Egypt’s rising authoritarianism has been met with a collective shrug in Washington, which sends Cairo $1.3 billion in military aid each year.
One notable exception is Senator Patrick Leahy, who is raising alarm about human rights abuses Egyptian security forces have committed as they battle militants in the Sinai Peninsula. He recently asked Secretary of State John Kerry in a letter whether Egypt had run afoul of a federal law he sponsored that bars military units that have committed human rights abuses with impunity from receiving American aid.
“According to information I have received, the number of militants has steadily increased, due, at least in part, to ineffective and indiscriminate operations by the Egyptian military and the lack of licit economic opportunities for inhabitants of the Sinai,” Mr.

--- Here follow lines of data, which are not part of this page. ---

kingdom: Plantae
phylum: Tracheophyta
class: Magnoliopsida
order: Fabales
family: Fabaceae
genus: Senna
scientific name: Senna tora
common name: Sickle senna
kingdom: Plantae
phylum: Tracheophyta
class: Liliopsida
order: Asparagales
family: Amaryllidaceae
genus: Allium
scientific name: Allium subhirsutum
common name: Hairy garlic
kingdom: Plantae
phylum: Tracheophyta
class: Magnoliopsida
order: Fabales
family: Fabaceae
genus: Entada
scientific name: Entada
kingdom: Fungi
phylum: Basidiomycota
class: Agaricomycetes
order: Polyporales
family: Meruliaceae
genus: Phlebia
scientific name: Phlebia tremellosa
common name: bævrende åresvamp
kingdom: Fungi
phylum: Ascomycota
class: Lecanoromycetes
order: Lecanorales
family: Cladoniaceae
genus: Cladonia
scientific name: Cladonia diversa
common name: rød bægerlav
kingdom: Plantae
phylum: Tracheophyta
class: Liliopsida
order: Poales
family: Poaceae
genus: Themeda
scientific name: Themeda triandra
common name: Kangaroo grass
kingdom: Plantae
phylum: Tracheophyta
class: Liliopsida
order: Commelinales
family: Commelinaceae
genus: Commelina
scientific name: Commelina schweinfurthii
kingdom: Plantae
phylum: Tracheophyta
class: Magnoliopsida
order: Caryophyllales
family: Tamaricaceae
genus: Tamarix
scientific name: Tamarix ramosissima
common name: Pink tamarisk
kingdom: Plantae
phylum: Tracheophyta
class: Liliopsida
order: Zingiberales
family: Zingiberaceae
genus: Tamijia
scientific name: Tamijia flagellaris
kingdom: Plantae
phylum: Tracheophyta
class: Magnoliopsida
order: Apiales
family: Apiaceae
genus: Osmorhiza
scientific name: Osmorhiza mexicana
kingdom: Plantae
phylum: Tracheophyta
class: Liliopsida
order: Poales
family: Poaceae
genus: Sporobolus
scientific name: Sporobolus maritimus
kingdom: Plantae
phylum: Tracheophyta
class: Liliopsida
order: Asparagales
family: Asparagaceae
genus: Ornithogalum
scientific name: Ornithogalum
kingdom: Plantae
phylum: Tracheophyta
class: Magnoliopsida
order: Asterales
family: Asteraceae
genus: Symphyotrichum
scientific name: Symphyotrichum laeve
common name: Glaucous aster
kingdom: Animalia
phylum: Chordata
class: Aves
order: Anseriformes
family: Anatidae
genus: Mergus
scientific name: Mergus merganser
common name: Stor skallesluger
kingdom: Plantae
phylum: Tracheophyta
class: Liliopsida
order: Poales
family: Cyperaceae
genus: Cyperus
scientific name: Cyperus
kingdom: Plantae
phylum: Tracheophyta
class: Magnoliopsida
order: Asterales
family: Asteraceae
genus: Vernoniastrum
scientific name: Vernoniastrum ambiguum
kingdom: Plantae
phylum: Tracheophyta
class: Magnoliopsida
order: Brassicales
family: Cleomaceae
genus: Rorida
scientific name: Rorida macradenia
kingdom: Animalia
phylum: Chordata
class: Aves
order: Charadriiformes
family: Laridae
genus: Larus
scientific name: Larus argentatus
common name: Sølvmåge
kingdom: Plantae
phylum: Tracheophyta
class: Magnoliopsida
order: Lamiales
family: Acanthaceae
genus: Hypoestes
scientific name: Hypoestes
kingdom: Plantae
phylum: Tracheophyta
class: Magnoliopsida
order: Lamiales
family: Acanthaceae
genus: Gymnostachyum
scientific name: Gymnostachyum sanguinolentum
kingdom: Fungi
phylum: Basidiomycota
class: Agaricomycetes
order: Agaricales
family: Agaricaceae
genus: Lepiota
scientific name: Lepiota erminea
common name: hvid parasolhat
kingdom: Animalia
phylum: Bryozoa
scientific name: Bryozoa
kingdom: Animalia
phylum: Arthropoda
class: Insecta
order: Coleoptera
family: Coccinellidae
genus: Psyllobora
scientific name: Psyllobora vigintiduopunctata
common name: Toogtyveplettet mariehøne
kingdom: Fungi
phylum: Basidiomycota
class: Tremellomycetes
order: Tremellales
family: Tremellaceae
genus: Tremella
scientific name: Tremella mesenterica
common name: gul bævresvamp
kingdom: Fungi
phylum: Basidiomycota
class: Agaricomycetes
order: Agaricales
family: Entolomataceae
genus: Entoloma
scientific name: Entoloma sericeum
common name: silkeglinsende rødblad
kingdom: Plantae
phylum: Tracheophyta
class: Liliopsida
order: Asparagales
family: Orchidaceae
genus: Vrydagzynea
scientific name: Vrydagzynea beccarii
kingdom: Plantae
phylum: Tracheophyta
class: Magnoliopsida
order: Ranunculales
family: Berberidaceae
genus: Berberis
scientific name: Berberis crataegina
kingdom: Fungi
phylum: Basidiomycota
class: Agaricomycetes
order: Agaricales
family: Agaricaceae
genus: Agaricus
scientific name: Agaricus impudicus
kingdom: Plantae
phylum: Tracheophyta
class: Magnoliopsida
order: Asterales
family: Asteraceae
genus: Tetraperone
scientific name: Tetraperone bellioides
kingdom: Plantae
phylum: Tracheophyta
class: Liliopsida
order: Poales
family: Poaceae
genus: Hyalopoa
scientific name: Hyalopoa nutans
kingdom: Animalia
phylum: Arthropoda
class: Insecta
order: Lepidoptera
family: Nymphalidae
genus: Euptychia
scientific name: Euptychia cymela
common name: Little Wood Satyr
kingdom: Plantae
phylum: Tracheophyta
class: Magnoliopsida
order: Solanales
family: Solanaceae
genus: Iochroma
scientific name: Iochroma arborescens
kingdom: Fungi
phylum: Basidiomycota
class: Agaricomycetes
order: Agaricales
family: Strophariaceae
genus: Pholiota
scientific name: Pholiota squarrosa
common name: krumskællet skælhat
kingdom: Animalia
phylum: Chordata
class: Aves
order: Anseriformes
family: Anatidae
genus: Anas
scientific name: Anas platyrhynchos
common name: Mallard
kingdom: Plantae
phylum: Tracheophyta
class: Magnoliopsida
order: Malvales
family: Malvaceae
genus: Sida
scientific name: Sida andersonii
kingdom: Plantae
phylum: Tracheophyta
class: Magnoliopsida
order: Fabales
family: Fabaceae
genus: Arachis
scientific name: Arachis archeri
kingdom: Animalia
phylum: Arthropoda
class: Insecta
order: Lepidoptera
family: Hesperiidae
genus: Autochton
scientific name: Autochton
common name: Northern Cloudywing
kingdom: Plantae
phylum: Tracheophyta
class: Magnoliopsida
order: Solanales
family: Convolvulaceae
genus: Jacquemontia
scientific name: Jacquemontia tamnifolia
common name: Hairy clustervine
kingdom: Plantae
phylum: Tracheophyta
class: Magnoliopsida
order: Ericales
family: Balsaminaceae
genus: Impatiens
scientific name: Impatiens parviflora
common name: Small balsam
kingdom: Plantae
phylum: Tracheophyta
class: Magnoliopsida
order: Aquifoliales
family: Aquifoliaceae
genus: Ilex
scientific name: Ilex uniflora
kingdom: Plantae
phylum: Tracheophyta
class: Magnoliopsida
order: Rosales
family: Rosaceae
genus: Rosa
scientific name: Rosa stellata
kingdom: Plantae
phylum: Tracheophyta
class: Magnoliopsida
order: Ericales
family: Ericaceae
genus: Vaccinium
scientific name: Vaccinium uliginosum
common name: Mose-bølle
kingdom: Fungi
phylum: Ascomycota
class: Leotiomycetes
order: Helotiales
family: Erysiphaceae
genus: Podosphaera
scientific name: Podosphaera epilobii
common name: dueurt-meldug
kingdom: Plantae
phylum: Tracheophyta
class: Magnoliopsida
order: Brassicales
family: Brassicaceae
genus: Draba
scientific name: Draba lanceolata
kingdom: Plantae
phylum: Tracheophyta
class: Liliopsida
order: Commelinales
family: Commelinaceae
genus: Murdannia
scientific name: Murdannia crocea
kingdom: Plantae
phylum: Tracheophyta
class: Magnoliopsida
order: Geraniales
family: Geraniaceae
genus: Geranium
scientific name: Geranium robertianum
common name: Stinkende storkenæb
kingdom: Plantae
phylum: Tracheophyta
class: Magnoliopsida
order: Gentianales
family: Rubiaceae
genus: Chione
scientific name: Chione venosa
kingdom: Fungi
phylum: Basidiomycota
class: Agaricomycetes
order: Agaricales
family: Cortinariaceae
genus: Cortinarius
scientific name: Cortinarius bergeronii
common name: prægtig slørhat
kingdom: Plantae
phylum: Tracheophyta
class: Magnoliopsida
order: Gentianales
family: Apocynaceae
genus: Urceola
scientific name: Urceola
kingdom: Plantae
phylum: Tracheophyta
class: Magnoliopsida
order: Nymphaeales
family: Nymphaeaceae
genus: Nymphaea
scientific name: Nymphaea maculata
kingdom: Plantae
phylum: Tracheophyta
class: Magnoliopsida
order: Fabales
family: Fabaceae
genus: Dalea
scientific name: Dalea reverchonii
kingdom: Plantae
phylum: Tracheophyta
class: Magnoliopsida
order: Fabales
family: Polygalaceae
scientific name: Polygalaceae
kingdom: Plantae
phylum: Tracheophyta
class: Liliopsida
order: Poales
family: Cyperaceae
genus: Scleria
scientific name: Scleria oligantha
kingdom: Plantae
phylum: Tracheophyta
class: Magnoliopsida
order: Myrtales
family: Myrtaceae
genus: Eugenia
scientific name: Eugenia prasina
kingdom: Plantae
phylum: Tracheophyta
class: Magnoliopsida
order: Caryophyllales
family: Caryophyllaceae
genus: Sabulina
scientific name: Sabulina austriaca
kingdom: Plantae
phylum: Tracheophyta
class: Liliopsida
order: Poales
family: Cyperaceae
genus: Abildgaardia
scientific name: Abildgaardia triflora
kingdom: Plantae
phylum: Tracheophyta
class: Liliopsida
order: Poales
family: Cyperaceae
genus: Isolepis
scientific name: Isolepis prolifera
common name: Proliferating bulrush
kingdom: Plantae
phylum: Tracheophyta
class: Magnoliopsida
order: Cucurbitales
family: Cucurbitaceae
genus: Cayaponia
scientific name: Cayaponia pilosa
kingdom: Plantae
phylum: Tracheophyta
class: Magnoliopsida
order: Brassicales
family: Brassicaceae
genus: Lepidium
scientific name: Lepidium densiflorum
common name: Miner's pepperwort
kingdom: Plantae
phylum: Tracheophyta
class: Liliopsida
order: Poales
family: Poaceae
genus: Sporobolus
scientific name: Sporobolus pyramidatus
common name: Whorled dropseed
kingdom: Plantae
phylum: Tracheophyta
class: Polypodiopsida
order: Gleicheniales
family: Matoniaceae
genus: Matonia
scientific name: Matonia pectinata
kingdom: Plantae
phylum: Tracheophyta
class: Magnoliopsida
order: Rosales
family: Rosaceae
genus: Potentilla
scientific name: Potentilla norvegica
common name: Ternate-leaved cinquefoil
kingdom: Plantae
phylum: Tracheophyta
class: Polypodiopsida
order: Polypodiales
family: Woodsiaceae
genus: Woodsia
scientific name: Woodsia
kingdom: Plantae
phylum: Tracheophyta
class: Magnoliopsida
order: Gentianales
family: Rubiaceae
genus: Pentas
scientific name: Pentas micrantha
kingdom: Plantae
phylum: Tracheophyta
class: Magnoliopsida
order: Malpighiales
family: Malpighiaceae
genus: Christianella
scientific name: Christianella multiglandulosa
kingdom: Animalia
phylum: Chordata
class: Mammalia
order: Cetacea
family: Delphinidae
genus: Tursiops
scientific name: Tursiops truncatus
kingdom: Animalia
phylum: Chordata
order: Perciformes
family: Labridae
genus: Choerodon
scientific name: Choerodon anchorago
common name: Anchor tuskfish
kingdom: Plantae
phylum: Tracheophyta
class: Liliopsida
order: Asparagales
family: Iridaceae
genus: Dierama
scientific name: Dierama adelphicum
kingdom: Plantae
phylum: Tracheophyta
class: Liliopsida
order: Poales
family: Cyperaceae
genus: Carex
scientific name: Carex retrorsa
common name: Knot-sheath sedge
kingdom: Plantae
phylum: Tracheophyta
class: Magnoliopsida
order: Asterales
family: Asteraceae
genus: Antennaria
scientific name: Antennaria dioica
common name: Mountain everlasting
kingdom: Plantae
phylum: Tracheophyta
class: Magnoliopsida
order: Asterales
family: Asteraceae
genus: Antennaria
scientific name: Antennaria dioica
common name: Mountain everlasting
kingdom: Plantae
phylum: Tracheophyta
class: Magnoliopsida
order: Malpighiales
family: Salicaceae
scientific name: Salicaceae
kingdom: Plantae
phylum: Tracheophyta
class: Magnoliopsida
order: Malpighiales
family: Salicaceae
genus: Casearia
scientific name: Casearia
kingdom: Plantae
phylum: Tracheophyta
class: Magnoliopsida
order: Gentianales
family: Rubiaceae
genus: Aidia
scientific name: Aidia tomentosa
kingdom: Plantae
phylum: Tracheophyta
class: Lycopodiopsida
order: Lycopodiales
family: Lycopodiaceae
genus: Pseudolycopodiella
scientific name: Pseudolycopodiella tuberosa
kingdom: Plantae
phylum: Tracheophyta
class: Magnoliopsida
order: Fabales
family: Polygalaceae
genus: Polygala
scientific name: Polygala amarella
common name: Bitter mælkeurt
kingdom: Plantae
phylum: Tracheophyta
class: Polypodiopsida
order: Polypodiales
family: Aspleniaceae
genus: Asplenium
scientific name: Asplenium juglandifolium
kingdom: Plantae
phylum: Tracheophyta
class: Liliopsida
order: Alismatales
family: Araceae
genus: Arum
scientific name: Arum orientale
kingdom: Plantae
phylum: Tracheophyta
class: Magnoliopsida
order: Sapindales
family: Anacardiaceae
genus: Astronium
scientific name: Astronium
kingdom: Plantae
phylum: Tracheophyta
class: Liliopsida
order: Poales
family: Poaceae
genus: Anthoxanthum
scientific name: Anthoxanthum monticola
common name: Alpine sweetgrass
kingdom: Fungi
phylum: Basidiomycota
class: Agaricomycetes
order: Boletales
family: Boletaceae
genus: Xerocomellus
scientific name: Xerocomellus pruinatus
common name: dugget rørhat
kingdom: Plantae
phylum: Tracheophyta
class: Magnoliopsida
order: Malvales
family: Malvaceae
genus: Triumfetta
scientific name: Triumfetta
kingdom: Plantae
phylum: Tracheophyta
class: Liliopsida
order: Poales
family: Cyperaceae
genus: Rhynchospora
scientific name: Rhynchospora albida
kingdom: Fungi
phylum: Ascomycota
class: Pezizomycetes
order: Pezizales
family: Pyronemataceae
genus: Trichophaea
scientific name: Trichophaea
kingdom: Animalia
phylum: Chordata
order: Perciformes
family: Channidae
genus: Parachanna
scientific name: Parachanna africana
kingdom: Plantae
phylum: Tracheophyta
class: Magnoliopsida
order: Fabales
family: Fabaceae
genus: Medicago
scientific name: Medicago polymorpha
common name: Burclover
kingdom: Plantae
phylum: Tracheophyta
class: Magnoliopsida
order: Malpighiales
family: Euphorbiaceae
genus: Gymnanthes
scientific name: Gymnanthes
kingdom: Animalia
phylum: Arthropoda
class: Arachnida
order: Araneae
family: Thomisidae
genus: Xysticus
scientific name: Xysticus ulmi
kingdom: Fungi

Leahy wrote in the July 20 letter.
Mr. Leahy, a Democrat from Vermont, is asking a rhetorical question. It is abundantly clear to the senator and Egypt experts in the American government that Egypt’s security forces have committed abuses with impunity in recent years. In May, the State Department told Congress in a report that security forces have “committed arbitrary or otherwise unlawful killings during the dispersal of demonstrators, of persons in custody and during military operations in the northern Sinai Peninsula.”
Mr. Leahy’s point is that continuing to enable a despotic government by shipping over American Apache helicopters, missiles and ammunition is not only unwise but almost certainly unlawful. Mr. Leahy points out in his letter that the Egyptian government has prevented American government officials, journalists and human rights organizations from traveling to Sinai to investigate because of safety concerns. The real reason is likely that it wants to keep the evidence of its scorched-earth approach to fighting militants hidden.
That will become even easier for Egypt now that President Abdel Fattah el-Sisi of Egypt granted his government sweeping powers to continue cracking down on the Muslim Brotherhood, a political movement, and other opponents under the guise of fighting terrorism.
The new counterterrorism law, which was formally adopted on Sunday, codifies the harsh and counterproductive approach the government has taken toward the political opposition and establishes new tools to stifle dissent. It will also make getting credible news about Egypt even harder. Publishing information that is at odds with the government’s account of military activities can now be punished with a fine of at least $25,000.
The Leahy law compels the State Department to ensure that military assistance and aid is withheld from foreign troops that have committed abuses without being held to account. Over the years, it has been applied rigorously in some parts of the world and largely ignored in others.
Mr. Leahy’s letter, by calling attention to the fact that the law is being flouted in Egypt, should compel the Obama administration to rethink its feckless Egypt policy. It may also prompt other lawmakers to consider whether their continued largely unconditional support of the Egyptian government is backfiring.
While Egypt undoubtedly faces a genuine terrorist threat, its current approach may well be producing more militants than the government is able to execute or lock up. The implications of that should be of grave concern to the American government.